Amazon also addressed its lack of communication during the cloud outage, a source of contention for users.
"In addition to the technical insights and improvements that will result from this event, we also identified improvements that need to be made in our customer communications," Amazon said. "We would like our communications to be more frequent and contain more information. We understand that during an outage, customers want to know as many details as possible about what's going on, how long it will take to fix, and what we are doing so that it doesn't happen again."
Amazon said most of the AWS team, including its entire senior leadership team, was directly involved in resolving the outage. Amazon said it felt "focusing our efforts on a solution and not the problem" was the best way to go. Amazon said it updated customers when it had information that was accurate.

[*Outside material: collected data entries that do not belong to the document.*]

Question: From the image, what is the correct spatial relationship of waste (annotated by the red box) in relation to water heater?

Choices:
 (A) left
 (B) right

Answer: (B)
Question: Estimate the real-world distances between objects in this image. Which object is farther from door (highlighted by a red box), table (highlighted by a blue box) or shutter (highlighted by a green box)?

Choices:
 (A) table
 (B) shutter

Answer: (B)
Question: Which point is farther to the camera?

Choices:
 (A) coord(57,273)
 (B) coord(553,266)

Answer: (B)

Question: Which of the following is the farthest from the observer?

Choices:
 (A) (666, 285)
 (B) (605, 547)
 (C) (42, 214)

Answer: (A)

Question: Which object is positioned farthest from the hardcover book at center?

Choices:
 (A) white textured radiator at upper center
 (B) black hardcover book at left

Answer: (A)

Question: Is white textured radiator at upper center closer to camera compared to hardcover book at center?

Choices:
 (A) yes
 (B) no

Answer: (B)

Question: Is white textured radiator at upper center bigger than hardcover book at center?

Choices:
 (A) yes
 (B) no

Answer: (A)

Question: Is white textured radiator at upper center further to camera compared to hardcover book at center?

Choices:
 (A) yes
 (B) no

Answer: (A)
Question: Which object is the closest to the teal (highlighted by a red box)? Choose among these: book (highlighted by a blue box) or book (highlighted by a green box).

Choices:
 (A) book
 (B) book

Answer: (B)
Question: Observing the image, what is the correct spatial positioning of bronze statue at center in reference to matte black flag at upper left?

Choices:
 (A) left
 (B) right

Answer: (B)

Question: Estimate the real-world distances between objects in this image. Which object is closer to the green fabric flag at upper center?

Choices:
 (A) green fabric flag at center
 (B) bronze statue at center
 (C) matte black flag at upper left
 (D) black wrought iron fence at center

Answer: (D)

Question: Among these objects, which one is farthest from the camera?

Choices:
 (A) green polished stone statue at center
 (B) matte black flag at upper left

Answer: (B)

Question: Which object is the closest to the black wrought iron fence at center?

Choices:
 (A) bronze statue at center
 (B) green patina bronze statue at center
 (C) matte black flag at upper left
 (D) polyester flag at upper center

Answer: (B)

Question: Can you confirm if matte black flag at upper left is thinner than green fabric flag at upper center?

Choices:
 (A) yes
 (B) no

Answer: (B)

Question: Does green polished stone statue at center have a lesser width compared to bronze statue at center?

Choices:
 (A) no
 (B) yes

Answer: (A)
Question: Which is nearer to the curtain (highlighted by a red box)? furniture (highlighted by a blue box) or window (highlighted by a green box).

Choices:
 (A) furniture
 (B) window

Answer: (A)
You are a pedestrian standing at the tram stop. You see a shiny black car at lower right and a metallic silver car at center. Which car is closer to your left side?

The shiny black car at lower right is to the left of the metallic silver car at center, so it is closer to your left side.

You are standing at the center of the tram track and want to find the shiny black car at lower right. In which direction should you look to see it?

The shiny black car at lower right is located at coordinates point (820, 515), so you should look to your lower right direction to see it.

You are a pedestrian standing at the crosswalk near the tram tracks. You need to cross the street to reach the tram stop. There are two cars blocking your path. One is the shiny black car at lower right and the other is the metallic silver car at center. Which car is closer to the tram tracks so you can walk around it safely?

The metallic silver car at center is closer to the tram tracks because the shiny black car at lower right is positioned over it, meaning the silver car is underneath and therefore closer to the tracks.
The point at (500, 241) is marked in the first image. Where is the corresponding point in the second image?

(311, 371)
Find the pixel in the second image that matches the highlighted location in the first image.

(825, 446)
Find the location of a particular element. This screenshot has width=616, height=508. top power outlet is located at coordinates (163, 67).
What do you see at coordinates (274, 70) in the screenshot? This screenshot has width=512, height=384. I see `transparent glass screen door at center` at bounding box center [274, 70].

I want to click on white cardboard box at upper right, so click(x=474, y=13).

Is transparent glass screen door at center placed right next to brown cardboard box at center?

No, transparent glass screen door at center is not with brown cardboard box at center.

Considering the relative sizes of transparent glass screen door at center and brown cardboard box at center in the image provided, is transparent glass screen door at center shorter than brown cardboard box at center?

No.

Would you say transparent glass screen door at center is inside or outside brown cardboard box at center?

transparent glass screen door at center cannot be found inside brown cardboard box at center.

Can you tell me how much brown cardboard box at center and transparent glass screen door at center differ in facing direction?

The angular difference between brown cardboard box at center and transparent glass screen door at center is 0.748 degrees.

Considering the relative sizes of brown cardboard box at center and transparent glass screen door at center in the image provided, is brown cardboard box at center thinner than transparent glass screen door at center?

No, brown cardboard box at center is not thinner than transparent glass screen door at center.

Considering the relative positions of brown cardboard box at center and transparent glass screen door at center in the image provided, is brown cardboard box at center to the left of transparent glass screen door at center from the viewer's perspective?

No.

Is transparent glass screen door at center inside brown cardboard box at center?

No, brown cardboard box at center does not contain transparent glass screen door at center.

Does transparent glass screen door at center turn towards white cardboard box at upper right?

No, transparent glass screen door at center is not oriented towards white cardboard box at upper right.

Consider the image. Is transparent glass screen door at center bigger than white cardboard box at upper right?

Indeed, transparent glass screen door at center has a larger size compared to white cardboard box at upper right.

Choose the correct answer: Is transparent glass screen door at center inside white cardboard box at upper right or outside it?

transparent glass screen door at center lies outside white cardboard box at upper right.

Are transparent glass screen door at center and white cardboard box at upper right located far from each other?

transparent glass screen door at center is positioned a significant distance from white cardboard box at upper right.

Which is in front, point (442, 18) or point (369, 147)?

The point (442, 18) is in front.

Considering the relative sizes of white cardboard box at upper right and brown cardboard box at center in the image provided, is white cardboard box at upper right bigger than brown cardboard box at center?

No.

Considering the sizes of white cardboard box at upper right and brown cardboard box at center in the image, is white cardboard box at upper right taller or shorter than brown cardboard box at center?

"That said, we think we can improve in this area," Amazon said. "We switched to more regular updates part of the way through this event and plan to continue with similar frequency of updates in the future. In addition, we are already working on how we can staff our developer support team more expansively in an event such as this, and organize to provide early and meaningful information, while still avoiding speculation."
Amazon continued: "We also can do a better job of making it easier for customers to tell if their resources have been impacted, and we are developing tools to allow you to see via the APIs if your instances are impaired."